▶ **What is being asked**: Reproduce the lines from the line containing "ORAÇÃO PARA QUE A PESSOA SEJA" up to and including the line containing "Caso você tenha", substituting "cabeceira" for "madeira" and leaving everything else unchanged.

[Exercise material — start]

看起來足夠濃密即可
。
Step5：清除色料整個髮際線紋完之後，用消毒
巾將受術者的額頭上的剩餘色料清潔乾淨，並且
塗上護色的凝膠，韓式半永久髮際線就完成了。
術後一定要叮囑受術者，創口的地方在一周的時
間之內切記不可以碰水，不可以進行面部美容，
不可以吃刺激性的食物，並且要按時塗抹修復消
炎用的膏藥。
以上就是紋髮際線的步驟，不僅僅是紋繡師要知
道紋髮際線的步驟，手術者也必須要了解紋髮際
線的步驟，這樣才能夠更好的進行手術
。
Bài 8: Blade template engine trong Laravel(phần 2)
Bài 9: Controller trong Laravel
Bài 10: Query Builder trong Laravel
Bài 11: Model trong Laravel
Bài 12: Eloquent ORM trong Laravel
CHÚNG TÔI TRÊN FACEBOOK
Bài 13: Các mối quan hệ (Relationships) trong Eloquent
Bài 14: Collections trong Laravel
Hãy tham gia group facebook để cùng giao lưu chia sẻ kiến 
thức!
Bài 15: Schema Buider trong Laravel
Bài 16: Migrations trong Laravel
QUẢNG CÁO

[Exercise material — finish]
[Exercise material — start]

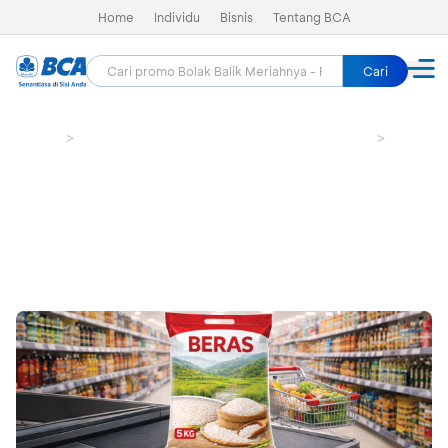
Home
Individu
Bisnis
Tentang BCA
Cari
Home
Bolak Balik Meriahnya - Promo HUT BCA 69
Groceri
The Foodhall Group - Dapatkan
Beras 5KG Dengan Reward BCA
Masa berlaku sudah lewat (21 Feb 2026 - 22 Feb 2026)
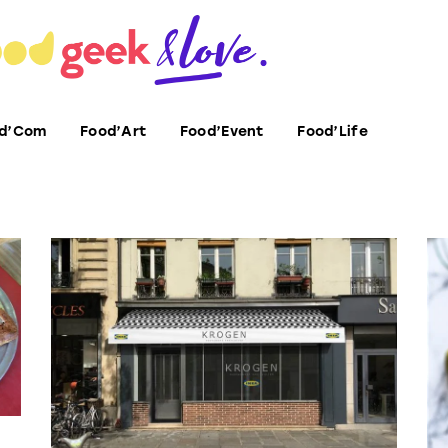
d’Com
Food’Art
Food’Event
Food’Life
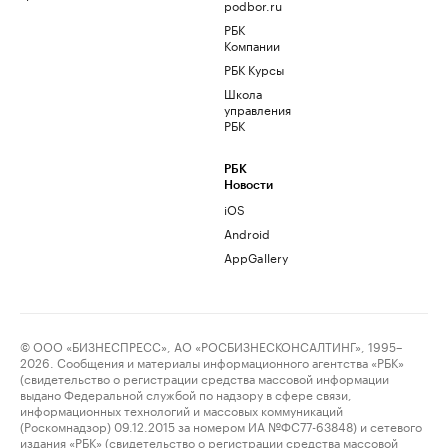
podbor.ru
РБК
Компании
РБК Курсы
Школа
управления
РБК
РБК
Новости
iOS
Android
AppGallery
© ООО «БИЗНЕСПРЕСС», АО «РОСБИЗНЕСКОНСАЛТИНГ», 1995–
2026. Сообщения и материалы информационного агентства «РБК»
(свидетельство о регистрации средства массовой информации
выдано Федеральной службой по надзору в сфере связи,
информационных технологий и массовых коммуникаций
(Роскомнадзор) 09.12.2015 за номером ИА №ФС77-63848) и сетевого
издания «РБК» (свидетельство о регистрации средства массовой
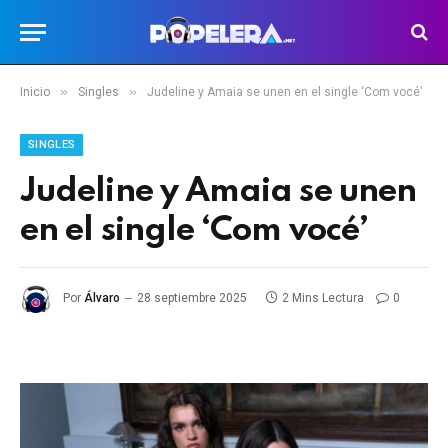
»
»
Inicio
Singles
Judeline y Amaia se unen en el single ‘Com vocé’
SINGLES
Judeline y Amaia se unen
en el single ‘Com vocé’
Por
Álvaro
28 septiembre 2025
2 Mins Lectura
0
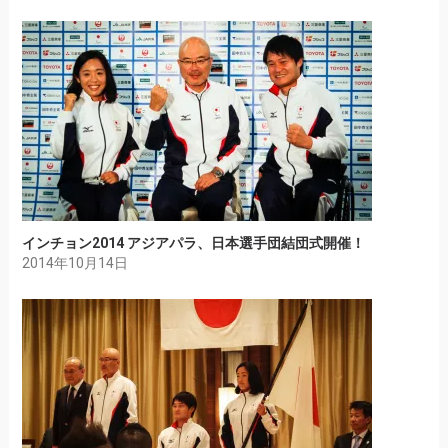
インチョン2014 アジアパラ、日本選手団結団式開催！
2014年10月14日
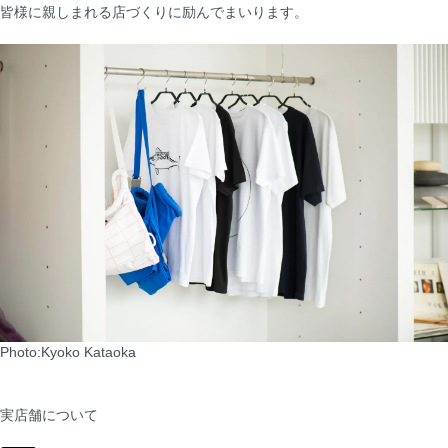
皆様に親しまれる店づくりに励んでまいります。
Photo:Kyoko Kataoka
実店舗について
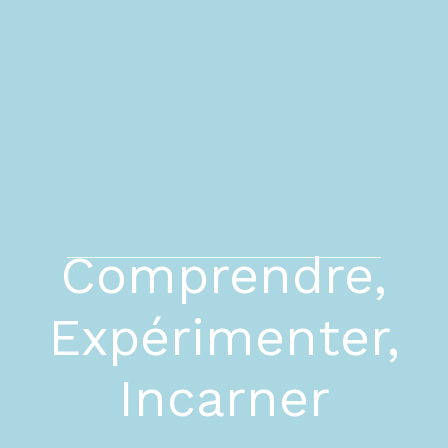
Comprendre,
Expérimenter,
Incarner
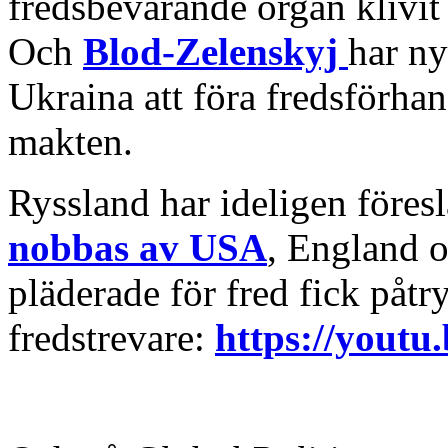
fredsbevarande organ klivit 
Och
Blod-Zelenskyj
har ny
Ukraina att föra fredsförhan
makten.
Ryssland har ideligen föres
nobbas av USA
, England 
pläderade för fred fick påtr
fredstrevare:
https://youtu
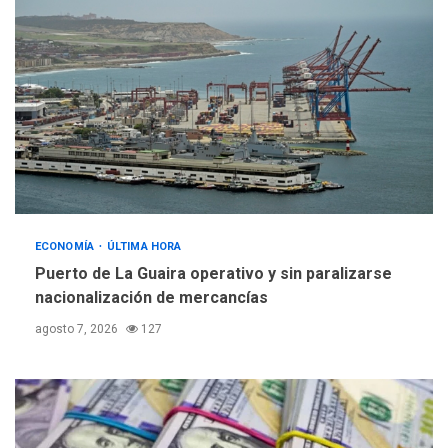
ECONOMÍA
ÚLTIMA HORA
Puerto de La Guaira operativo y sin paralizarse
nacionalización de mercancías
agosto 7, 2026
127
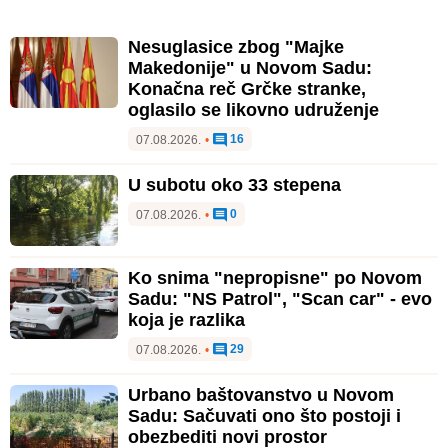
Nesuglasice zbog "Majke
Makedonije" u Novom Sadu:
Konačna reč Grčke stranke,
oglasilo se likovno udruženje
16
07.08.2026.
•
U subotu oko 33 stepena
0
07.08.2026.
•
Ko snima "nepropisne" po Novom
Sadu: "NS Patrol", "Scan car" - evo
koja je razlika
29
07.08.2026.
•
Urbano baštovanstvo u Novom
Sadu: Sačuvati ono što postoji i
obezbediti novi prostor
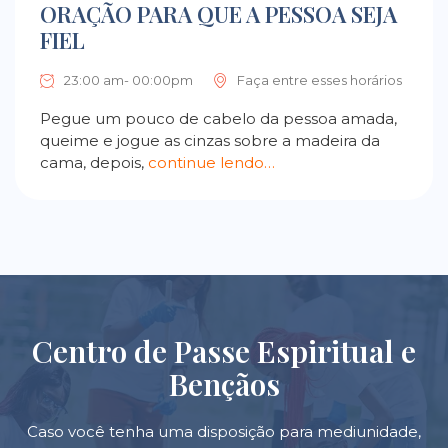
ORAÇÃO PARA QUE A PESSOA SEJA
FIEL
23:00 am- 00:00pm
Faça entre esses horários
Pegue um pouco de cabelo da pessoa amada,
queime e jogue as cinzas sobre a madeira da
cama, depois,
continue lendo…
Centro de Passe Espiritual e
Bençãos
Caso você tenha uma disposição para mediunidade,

[Exercise material — finish]
[Exercise material — start]

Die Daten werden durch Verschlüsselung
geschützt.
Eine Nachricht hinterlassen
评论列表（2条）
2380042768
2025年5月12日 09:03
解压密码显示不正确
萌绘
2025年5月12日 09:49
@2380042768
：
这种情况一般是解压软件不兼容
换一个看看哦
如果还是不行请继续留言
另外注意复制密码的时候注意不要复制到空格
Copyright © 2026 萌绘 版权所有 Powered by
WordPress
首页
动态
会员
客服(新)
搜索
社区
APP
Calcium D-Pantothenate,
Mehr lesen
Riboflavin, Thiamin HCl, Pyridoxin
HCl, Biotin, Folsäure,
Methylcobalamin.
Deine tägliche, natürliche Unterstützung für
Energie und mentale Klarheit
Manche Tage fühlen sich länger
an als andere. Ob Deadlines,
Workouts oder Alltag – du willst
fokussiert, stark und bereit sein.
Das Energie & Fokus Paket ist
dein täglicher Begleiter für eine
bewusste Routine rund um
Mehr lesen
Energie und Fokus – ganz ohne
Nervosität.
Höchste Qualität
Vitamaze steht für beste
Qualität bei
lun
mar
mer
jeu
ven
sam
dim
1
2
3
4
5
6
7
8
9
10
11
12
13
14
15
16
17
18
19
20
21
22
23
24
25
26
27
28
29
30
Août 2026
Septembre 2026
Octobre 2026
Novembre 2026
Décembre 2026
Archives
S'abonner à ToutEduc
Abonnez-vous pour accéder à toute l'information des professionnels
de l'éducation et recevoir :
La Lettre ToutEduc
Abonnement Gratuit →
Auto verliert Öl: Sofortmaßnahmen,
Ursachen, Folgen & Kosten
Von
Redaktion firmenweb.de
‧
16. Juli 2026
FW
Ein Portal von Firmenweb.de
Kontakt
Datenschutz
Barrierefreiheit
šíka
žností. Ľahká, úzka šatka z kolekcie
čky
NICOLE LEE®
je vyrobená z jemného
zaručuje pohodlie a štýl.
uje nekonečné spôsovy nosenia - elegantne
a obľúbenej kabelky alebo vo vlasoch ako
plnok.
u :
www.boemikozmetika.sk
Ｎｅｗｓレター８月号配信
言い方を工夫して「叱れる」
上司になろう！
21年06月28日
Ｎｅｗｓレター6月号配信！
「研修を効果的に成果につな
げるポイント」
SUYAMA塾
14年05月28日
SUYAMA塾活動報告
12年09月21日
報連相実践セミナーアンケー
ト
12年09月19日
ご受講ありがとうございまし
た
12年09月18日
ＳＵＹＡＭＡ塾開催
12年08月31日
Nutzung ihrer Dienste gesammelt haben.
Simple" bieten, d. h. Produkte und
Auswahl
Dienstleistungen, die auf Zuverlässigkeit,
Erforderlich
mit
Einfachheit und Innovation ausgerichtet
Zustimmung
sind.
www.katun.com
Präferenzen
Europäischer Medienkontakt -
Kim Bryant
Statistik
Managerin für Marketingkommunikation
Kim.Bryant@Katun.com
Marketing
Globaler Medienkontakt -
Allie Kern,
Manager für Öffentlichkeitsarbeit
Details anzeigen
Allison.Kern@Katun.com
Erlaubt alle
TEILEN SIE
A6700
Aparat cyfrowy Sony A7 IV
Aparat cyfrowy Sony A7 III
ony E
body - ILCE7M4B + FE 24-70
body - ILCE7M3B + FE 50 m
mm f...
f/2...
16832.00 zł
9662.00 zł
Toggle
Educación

[Exercise material — finish]

▶ **Result below**:
ORAÇÃO PARA QUE A PESSOA SEJA
FIEL
23:00 am- 00:00pm
Faça entre esses horários
Pegue um pouco de cabelo da pessoa amada,
queime e jogue as cinzas sobre a cabeceira da
cama, depois,
continue lendo…
Centro de Passe Espiritual e
Bençãos
Caso você tenha uma disposição para mediunidade,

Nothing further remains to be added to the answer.